I think my hope is that the general trend is a movement towards generosity, courage, and grace rather than what seems to be a the current climate of inward looking, fearful, vengeful attitudes of mainstream Americans.

What were you hoping Ek would bring to the endeavor? What did you learn by working with him?

Not sure we had any specific things we wanted out of working with Phil. He has been a part of some really amazing records and we were stoked to see what he might add to what we had already done.

Really we needed someone that we and the label would trust as far as helping us say that the record was done. It was a really long writing/demo process and I think everyone was just a little too close to see it clearly anymore.

I think the main thing I took away from working with Phil is that I hope I am as excited about trying and hearing new things in the studio as he was everyday. It really made me want to be someone who has their head in the game when I am in the studio. Phil was never checked out, and he either loved something or hated it. It was great.

Have you found that you are less and less comfortable with relying on classic rock as a predominant muse?

Not just classic rock, but in general, I think musicians/visual artists/architects etc need to be driving forward. I am sick of being a part of the generation of imitators and recyclers.

What is one thing you think your band does better than any other band?

Harmonize while yelling? Hard to come up with just one thing.

What are your proudest accomplishments to date? What are your loftiest goals for your career?

As an artist I would say navigating producing this record was a serious trial and coming out the other side seemed like it might not happen at some points along the way. I wanna be somebody that doesn’t have to think of making music as a career, but can just make the art music. Otherwise I want to make and follow whatever inspirations may come.

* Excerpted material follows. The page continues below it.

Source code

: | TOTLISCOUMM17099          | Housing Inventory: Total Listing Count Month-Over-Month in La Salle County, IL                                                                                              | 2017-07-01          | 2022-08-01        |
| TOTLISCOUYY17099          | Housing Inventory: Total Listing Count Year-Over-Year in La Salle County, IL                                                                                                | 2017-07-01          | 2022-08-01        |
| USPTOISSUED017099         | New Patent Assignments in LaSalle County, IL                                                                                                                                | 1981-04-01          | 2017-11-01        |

I want to live a life that a career has nothing to do with why I do what it do.

Given current events, what are your feelings on the tragedy in Las Vegas? And the loss of Tom Petty?

Las Vegas is a tragedy I am not sure what I can add or how I can speak to that situation that would help.

Tom Petty was a guiding light for me. I am sad that he is gone but he burned bright for a long time and I think he did a great job with his time on this planet.

I became a first-time parent at 39. How has becoming a parent transformed your life?

I kinda view it as not so much a transformation, but a straight up trade. That person I was before having a kid is gone. There isn’t room for him anymore.

If anything there are brief moments where my wife and I vacation to a place where we get to pretend we are those people. I think my kid was the final push over the edge as far as my paradigm shift on nostalgia etc.

What are the most important life lessons you are hoping to impart to your child?

Be grateful, be humble. Be forgiving. See everything. Stay open to change.